Dieser Tag wäre ganz nach meinem Herzen. Aber meinen Ausflug zum Markt habe ich ganz kurz gemacht, obwohl die Straßen geradezu sauber und die Frauen schön gekleidet waren. Sonntag. Wie wäre ich ihnen früher hinterher gelaufen. Gefahren und alles. Jetzt frage ich mich, wie ich es da geschafft habe, in einen der kleinen Busse zu steigen und mich irgendwohin mitnehmen zu lassen und anzukommen. Heute habe ich das Gefühl, dazu bräuchte ich eine Kraft, die ich nicht mehr habe. Nun sind es noch vier Stunden, in denen bricht die Nacht an mit ihrem Tumult. Und wie ich das genießen werde – die Dinge werden so leicht, wenn es dem Ende entgegen geht!

München
In Paris am Morgen stutze ich für einen Moment. Was haben die hier an den Händen? Ach – Handschuhe! – So was.

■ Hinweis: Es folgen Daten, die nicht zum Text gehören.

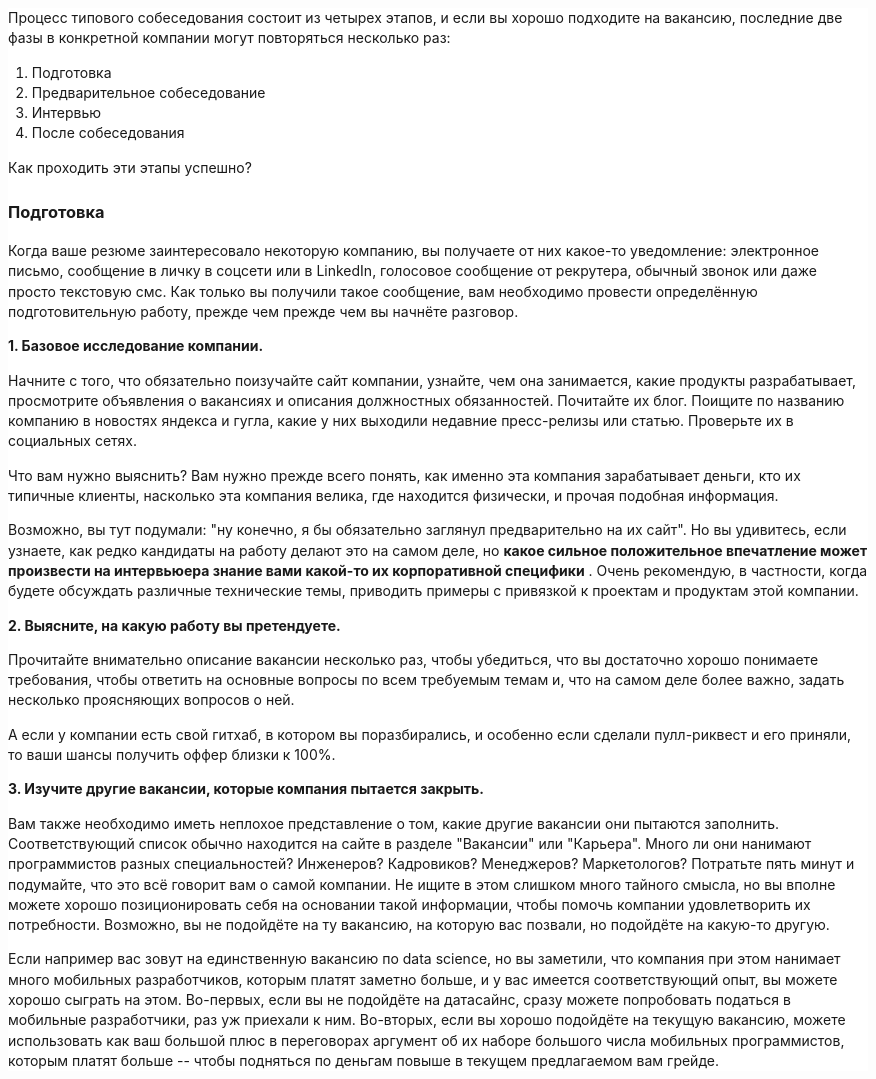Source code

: Процесс типового собеседования состоит из четырех этапов, и если вы хорошо подходите на вакансию, последние две фазы в конкретной компании могут повторяться несколько раз:

1. Подготовка
2. Предварительное собеседование
3. Интервью
4. После собеседования

Как проходить эти этапы успешно?

### Подготовка

Когда ваше резюме заинтересовало некоторую компанию, вы получаете от них какое-то уведомление: электронное письмо, сообщение в личку в соцсети или в LinkedIn, голосовое сообщение от рекрутера, обычный звонок или даже просто текстовую смс. Как только вы получили такое сообщение, вам необходимо провести определённую подготовительную работу, прежде чем прежде чем вы начнёте разговор.

**1. Базовое исследование компании.**

Начните с того, что обязательно поизучайте сайт компании, узнайте, чем она занимается, какие продукты разрабатывает, просмотрите объявления о вакансиях и описания должностных обязанностей. Почитайте их блог. Поищите по названию компанию в новостях яндекса и гугла, какие у них выходили недавние пресс-релизы или статью. Проверьте их в социальных сетях.

Что вам нужно выяснить? Вам нужно прежде всего понять, как именно эта компания зарабатывает деньги, кто их типичные клиенты, насколько эта компания велика, где находится физически, и прочая подобная информация.

Возможно, вы тут подумали: "ну конечно, я бы обязательно заглянул предварительно на их сайт". Но вы удивитесь, если узнаете, как редко кандидаты на работу делают это на самом деле, но  **какое сильное положительное впечатление может произвести на интервьюера знание вами какой-то их корпоративной специфики** . Очень рекомендую, в частности, когда будете обсуждать различные технические темы, приводить примеры с привязкой к проектам и продуктам этой компании.

**2. Выясните, на какую работу вы претендуете.**

Прочитайте внимательно описание вакансии несколько раз, чтобы убедиться, что вы достаточно хорошо понимаете требования, чтобы ответить на основные вопросы по всем требуемым темам и, что на самом деле более важно, задать несколько проясняющих вопросов о ней.

А если у компании есть свой гитхаб, в котором вы поразбирались, и особенно если сделали пулл-риквест и его приняли, то ваши шансы получить оффер близки к 100%.

**3. Изучите другие вакансии, которые компания пытается закрыть.**

Вам также необходимо иметь неплохое представление о том, какие другие вакансии они пытаются заполнить. Соответствующий список обычно находится на сайте в разделе "Вакансии" или "Карьера". Много ли они нанимают программистов разных специальностей? Инженеров? Кадровиков? Менеджеров? Маркетологов? Потратьте пять минут и подумайте, что это всё говорит вам о самой компании. Не ищите в этом слишком много тайного смысла, но вы вполне можете хорошо позиционировать себя на основании такой информации, чтобы помочь компании удовлетворить их потребности. Возможно, вы не подойдёте на ту вакансию, на которую вас позвали, но подойдёте на какую-то другую.

Если например вас зовут на единственную вакансию по data science, но вы заметили, что компания при этом нанимает много мобильных разработчиков, которым платят заметно больше, и у вас имеется соответствующий опыт, вы можете хорошо сыграть на этом. Во-первых, если вы не подойдёте на датасайнс, сразу можете попробовать податься в мобильные разработчики, раз уж приехали к ним. Во-вторых, если вы хорошо подойдёте на текущую вакансию, можете использовать как ваш большой плюс в переговорах аргумент об их наборе большого числа мобильных программистов, которым платят больше -- чтобы подняться по деньгам повыше в текущем предлагаемом вам грейде.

Mit Warten geht die Reise zu Ende. Auf den Flieger. Im Flieger aufs Fliegen. Ein letztes rotes Leuchten vor dem Morgen. Danke.
In Europa ist der Winter eingebrochen. Wie gern ich heimkomme!
Wechsle den Sommer gegen den Winter aus mit sechs Waschmaschinen. Ich tue es gern.
Aber auch wenn alles verräumt ist, werde ich noch lange nachdenken müssen. Über die Abwehr, die Überforderung, die Zwiespältigkeit. Selbst dort, wo ich mich am wohlsten fühlte, habe ich die Tage an den Fingern abgezählt. Jeden Tag ein paar Mal. Und die Tage stundenweise.